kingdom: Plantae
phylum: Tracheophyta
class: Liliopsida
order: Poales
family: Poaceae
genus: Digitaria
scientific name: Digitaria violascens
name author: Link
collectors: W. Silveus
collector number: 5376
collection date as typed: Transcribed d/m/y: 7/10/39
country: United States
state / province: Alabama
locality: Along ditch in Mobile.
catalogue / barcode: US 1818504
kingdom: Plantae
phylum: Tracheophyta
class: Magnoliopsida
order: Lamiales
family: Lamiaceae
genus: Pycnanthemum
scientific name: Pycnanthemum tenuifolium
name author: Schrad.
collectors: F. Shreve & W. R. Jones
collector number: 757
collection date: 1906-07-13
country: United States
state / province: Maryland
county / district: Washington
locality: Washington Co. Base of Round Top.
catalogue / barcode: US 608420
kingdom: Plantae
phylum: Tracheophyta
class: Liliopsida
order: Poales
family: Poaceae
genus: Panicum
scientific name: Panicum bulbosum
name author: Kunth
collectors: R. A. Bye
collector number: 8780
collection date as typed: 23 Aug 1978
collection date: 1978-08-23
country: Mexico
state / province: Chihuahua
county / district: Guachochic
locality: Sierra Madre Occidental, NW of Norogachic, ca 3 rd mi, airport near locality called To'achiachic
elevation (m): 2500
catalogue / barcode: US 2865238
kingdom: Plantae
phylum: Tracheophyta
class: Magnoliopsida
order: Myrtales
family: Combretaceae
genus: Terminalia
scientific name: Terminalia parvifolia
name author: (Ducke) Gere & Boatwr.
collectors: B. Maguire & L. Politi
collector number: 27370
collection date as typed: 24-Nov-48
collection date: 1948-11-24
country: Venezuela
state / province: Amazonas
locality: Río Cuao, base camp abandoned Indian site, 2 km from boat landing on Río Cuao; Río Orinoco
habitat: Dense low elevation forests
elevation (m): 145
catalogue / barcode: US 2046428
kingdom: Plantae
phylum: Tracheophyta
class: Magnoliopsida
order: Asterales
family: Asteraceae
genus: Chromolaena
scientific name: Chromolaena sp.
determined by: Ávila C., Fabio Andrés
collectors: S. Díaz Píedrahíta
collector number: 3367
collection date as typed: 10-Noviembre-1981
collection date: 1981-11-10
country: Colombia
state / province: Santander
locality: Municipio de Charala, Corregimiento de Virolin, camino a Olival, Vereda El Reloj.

__________________________________________________

◆ PROBLEM DESCRIPTION
Duplicate the lines of the listing, starting at the first line and ending at the line that contains "collector number: 5376", with both of those lines included.

◆ EXERCISE ANSWER
kingdom: Plantae
phylum: Tracheophyta
class: Liliopsida
order: Poales
family: Poaceae
genus: Digitaria
scientific name: Digitaria violascens
name author: Link
collectors: W. Silveus
collector number: 5376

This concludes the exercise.